Step-by-step guide to repotting plants


DIY and how-to

Different-sized terracotta pots, a yellow metal watering can, and a selection of plants on a white table.

Just as hermit crabs outgrow their shells, house plants will eventually outgrow their pots. 

Signs that your plants have become too big for their current pots include: declining or stunted growth, pale and dull leaves, and water that drains very quickly through the soil. 

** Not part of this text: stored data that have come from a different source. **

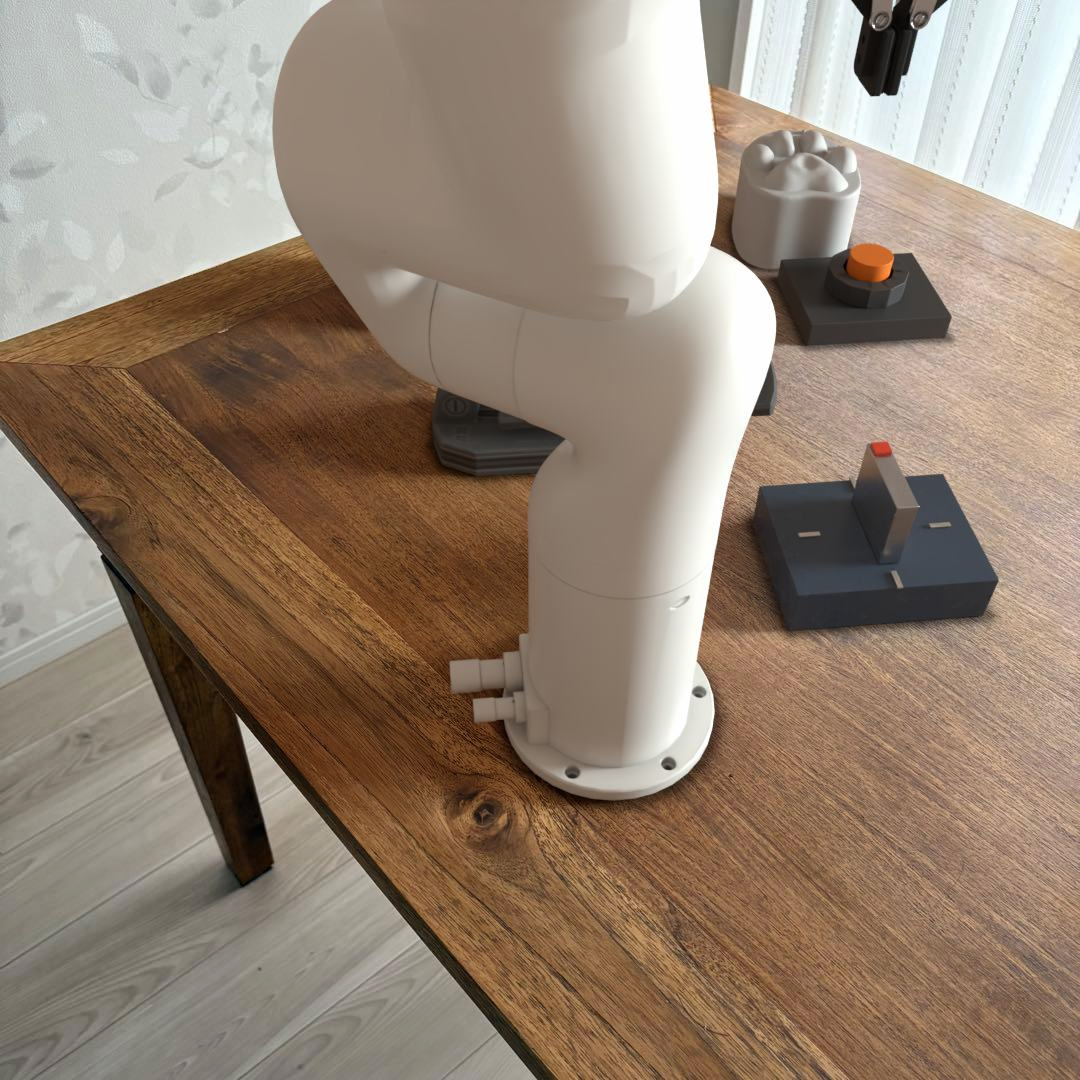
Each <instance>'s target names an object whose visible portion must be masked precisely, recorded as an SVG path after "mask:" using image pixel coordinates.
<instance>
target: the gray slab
mask: <svg viewBox="0 0 1080 1080" xmlns="http://www.w3.org/2000/svg"><path fill="white" fill-rule="evenodd" d="M904 476H905V475H904V473H903V470H902V469H901V467H900V464H899V462H898V461H897V458H896V457H895V454H894V452H893V449H892V448H891V446H890V444H889V442H888V441H875V442H874V441H871V442H870V443H867V444H866V447H865V450H864V454H863V458H862V461H861V464H860V468H859V470H858V475H857V479H856V480H857V482H856V485H855V489H854V492H853V496H852V502H853V504H854V507H855V509H856V511H857V514H858V516H859V519H860V521H861V523H862V526H863V528H864V530H865V533H866V535H867V537H868V540H869V542H870V544H871V547H872V549H873V551H874V554H875V556H876V558H877V561H878V563H879V564H886V563H899V562H900V560H901V557H902V554H903V551H904V548H905V545H906V542H907V539H908V537H909V534H910V531H911V528H912V525H913V522H914V519H915V516H916V514H917V511H918V508H919V506H918V504H917V502H916V500H915V498H914V496H913V494H912V491H911V489H910V487H909V485H908V483H907V481H906V479H905V477H904Z"/></svg>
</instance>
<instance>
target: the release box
mask: <svg viewBox="0 0 1080 1080" xmlns="http://www.w3.org/2000/svg"><path fill="white" fill-rule="evenodd" d="M851 249H852V248H847V249H846V250H844V251H842V252H839V253H837V254H835V255H833V257H822V258H803V259H784V260H781V263H780V268H779V269H778V274H777V279H776V281H777V283H778V285H779V288H780V290H781V292H782V294H783V297H784V299H785V301H786V303H787V305H788V307H789V309H790V312H791V314H792V316H793V319H794V320H795V323H796V325H797V327H798V329H799V332H800V334H801V336H802V338H803V340H804V342H805V345H806V346H808V347H814V346H828V345H845V344H864V343H865V344H866V343H882V342H896V341H898V342H899V341H912V340H913V341H914V340H915V341H916V340H932V339H945V338H946V337H947V334H948V331H949V329H950V328H949V327H950V324H951V321H952V318H953V316H952V314H951V312H950V311H949V309H948V307H947V306H946V304H945V303H944V301H943V300H942V298H941V296H940V295H939V293H938V292H937V290H936V288H935V287H934V286H933V284H932V282H931V280H930V279H929V277H928V276H927V275H926V273H925V271H924V269H923V268H922V266H921V265H920V263H919V261H918V260H917V258H916V257H915V255H914V254H913V252H900V253H899V252H897V253H893V256H894V260H893V263H892V267H891V271H890V275H889V278H888V279H887V280H886V281H884V282H873V283H868V282H864V281H860V280H856V279H854V278H853V277H851V276H849V275H848V274H847V272H846V267H847V263H848V259H849V254H850V251H851Z"/></svg>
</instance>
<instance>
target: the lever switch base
mask: <svg viewBox="0 0 1080 1080" xmlns="http://www.w3.org/2000/svg"><path fill="white" fill-rule="evenodd" d="M904 477H905V479H906V481H907V483H908V485H909V487H910V489H911V491H912V494H913V496H914V498H915V500H916V502H917V504H918V506H919V508H918V511H917V514H916V516H915V519H914V522H913V525H912V528H911V531H910V534H909V537H908V539H907V542H906V545H905V548H904V551H903V554H902V557H901V560H900V562H899V563H886V564H879V563H878V561H877V558H876V556H875V554H874V551H873V549H872V547H871V544H870V542H869V540H868V537H867V535H866V533H865V530H864V528H863V526H862V523H861V521H860V519H859V516H858V514H857V511H856V509H855V507H854V504H853V502H852V496H853V492H854V489H855V485H856V482H857V479H856V478H855V476H849V477H848V480H847V479H846V480H832V481H819V482H816V481H815V482H803V483H789V484H787V483H785V484H774V485H773V484H772V485H761V486H759V487H758V491H757V492H758V493H757V497H756V500H755V501H756V502H755V506H754V512H753V517H752V520H751V521H752V522H751V523H752V526H753V529H754V531H755V534H756V537H757V540H758V543H759V547H760V549H761V552H762V555H763V559H764V562H765V564H766V567H767V571H768V574H769V577H770V579H771V582H772V585H773V588H774V592H775V594H776V597H777V600H778V604H779V606H780V609H781V612H782V614H783V615H782V616H783V618H784V622H785V623H786V627H787V630H788V632H792V631H804V630H818V629H819V630H820V629H830V628H831V629H832V628H842V627H844V628H845V627H855V626H856V627H857V626H868V625H870V626H871V625H880V624H881V625H882V624H894V623H895V624H896V623H906V622H908V623H909V622H918V621H919V622H920V621H932V620H943V619H944V620H945V619H956V618H970V617H972V618H973V617H982V616H985V613H986V611H987V608H988V606H989V604H990V601H991V599H992V597H993V594H994V592H995V590H996V588H997V586H998V584H999V581H1000V579H999V577H998V574H997V573H996V572H995V570H994V568H993V565H992V564H991V562H990V560H989V557H988V556H987V554H986V551H985V550H984V548H983V547H982V545H981V543H980V541H979V539H978V537H977V535H976V533H975V532H974V530H973V528H972V526H971V524H970V522H969V520H968V518H967V516H966V515H965V512H964V510H963V509H962V507H961V505H960V503H959V501H958V500H957V497H956V496H955V494H954V492H953V490H952V487H951V486H950V484H949V483H948V480H947V478H946V477H945V475H944V474H943V473H936V474H933V473H932V474H920V475H906V476H905V475H904Z"/></svg>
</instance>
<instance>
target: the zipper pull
mask: <svg viewBox="0 0 1080 1080" xmlns="http://www.w3.org/2000/svg"><path fill="white" fill-rule="evenodd" d="M777 400H778V380H777V375H776V369H775V366H774V363H773V360H772V359H771V362H770V365H769V368H768V371H767V374H766V378H765V381H764V384H763V386H762V389H761V391H760V394H759V396H758V399H757V401H756V404H755V407H754V409H753V412H752V414H751V417H770V416H772V415H773V414H774V413H775V408H776V405H777V403H776V402H777ZM432 410H433V412H432V418H431V425H432V426H431V427H432V428H431V429H432V438H433V444H434V447H435V450H436V453H437V455H438V458H439V460H440V463H441V464H442V466H444V467H446V468H450V469H453V470H456V471H460V472H463V473H466V474H468V475H469V474H470V475H471V476H475V477H485V476H487V477H489V476H504V475H505V476H506V475H523V474H537V473H538V471H539V469H540V467H541V466H542V464H543V463H544V461H545V460H546V459H547V458H548V456H549V455H550V454H551V453H552V452H553V451H554V450H555V449H556V448H557V447H558V446H559V445H560V444H561V443H562V442H563V441H564V440H566V439H565V438H563V437H561V436H560V435H558V434H555V433H553V432H551V431H549V430H546V429H543V428H541V427H538V426H535V425H533V424H530V423H528V422H527V421H526V420H523V419H520V418H518V417H515V416H512V415H510V414H507V413H504V412H501V411H499V410H496V409H493V408H491V407H488V406H485V405H483V404H480V403H477V402H474V401H472V400H469V399H466V398H464V397H461V396H458V395H456V394H453V393H451V392H448V391H446V390H443V389H441V388H439V387H437V390H436V395H435V399H434V405H433V409H432Z"/></svg>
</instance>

Follow this step-by-step guide to repotting your plants: 

  • First, choose a container that is only about 5cm larger in diameter than the current pot. If the pot is too large the potting soil will retain too much water which can cause root rot. 
  • Carefully free the plant from its current container. It may be helpful to dampen the soil so that the roots can slide freely from the side of the pot. 
  • Now tickle the roots! Using your fingers, gently loosen and pull apart the roots along the sides and bottom of the root ball. Dead or decaying roots can be cut away using a pair of secateurs. This step will encourage new root growth. 
  • Now place your plant in the middle of its new container. Buy high quality potting soil that is lightweight and has good drainage. Adjust the height of the plant, using the potting soil, so that the soil line is about 1-2cm from the top of the container. Now fill in the rest of the container, gently pressing the soil around the plant’s roots. 
  • Water the plant and allow the water to flow out from the bottom of the container to ensure good contact with the roots. Add more soil if necessary. 

Repotting your house plants will greatly improve their overall health. It’s like sending your plants to a health spa. We tend to ignore indoor plants, treating them like green statues, until they look so awful there’s no way you cannot see them. So be kind to your plants and take time to give them a new home this year!